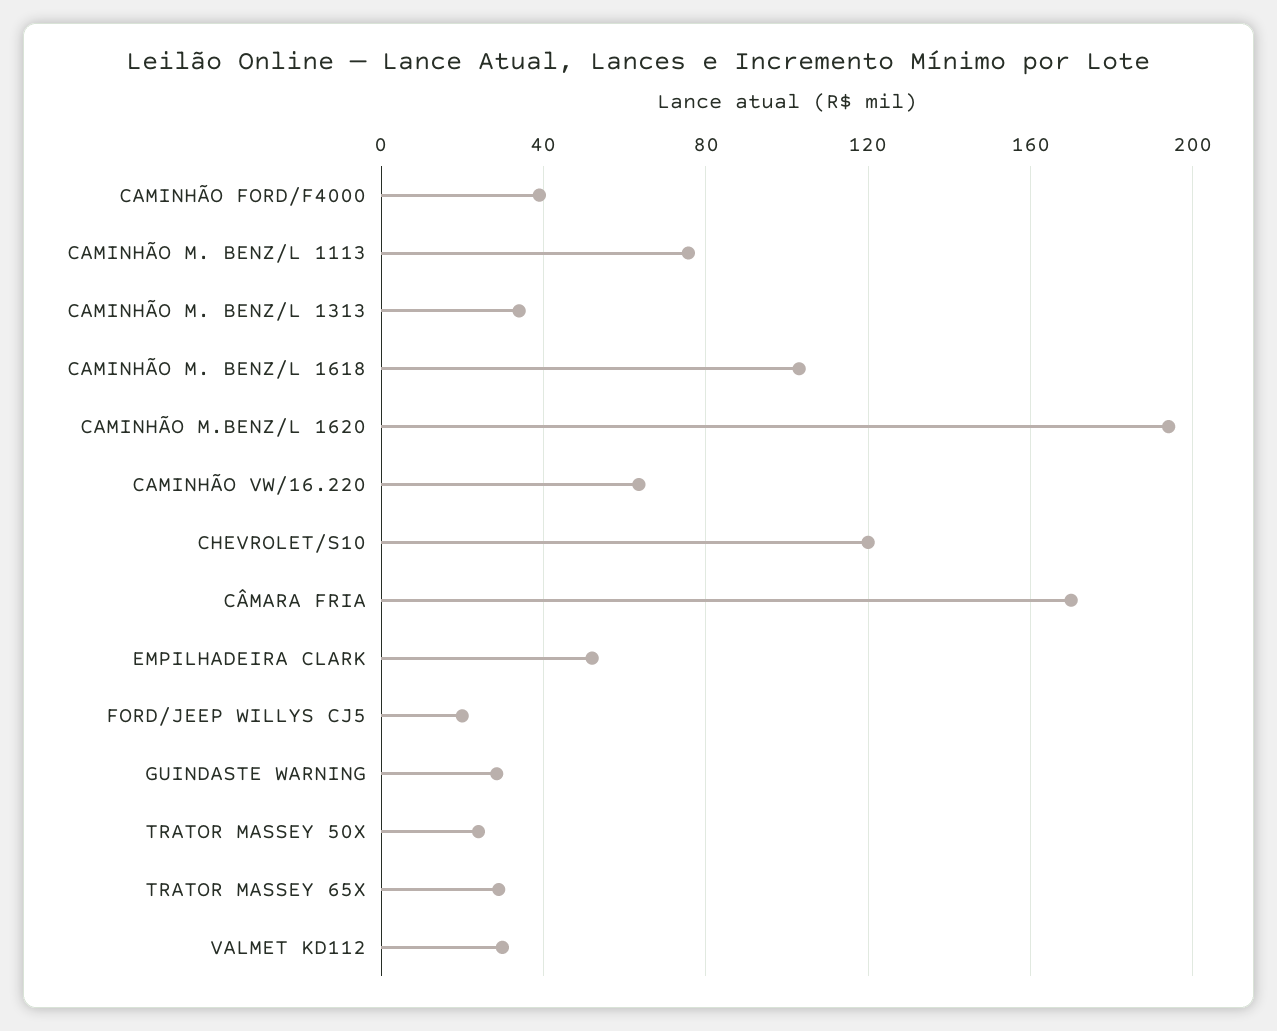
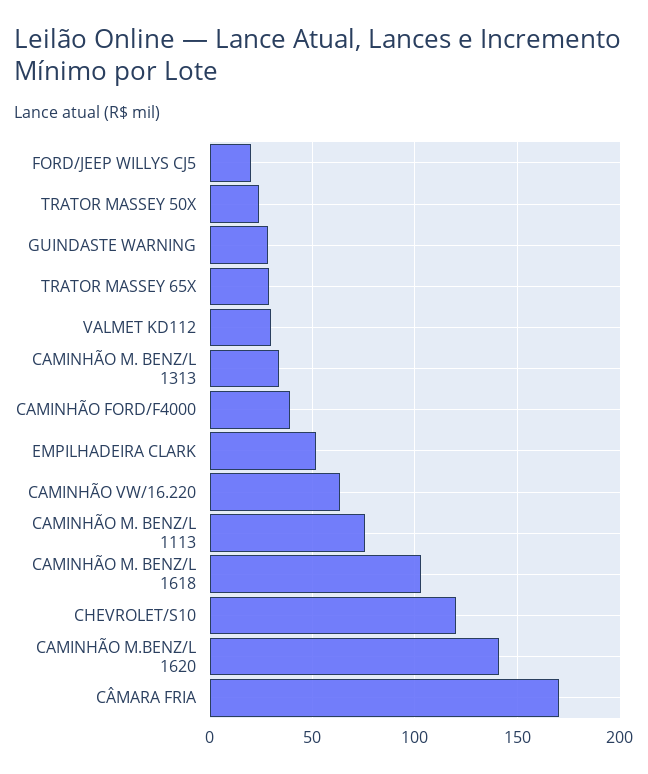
  {
    "CAMINHÃO FORD/F4000": 40,
    "CAMINHÃO M. BENZ/L 1113": 75,
    "CAMINHÃO M. BENZ/L 1313": 35,
    "CAMINHÃO M. BENZ/L 1618": 105,
-   "CAMINHÃO M.BENZ/L 1620": 195,
+   "CAMINHÃO M.BENZ/L 1620": 140,
    "CAMINHÃO VW/16.220": 65,
    "CHEVROLET/S10": 120,
    "CÂMARA FRIA": 170,
    "EMPILHADEIRA CLARK": 50,
    "FORD/JEEP WILLYS CJ5": 20,
    "GUINDASTE WARNING": 30,
    "TRATOR MASSEY 50X": 25,
    "TRATOR MASSEY 65X": 30,
    "VALMET KD112": 30
  }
+ + +
→ **YOUR OBJECTIVE**
Output the listing above exactly, but leave its pictures behind.

→ **RESULT**
  {
    "CAMINHÃO FORD/F4000": 40,
    "CAMINHÃO M. BENZ/L 1113": 75,
    "CAMINHÃO M. BENZ/L 1313": 35,
    "CAMINHÃO M. BENZ/L 1618": 105,
-   "CAMINHÃO M.BENZ/L 1620": 195,
+   "CAMINHÃO M.BENZ/L 1620": 140,
    "CAMINHÃO VW/16.220": 65,
    "CHEVROLET/S10": 120,
    "CÂMARA FRIA": 170,
    "EMPILHADEIRA CLARK": 50,
    "FORD/JEEP WILLYS CJ5": 20,
    "GUINDASTE WARNING": 30,
    "TRATOR MASSEY 50X": 25,
    "TRATOR MASSEY 65X": 30,
    "VALMET KD112": 30
  }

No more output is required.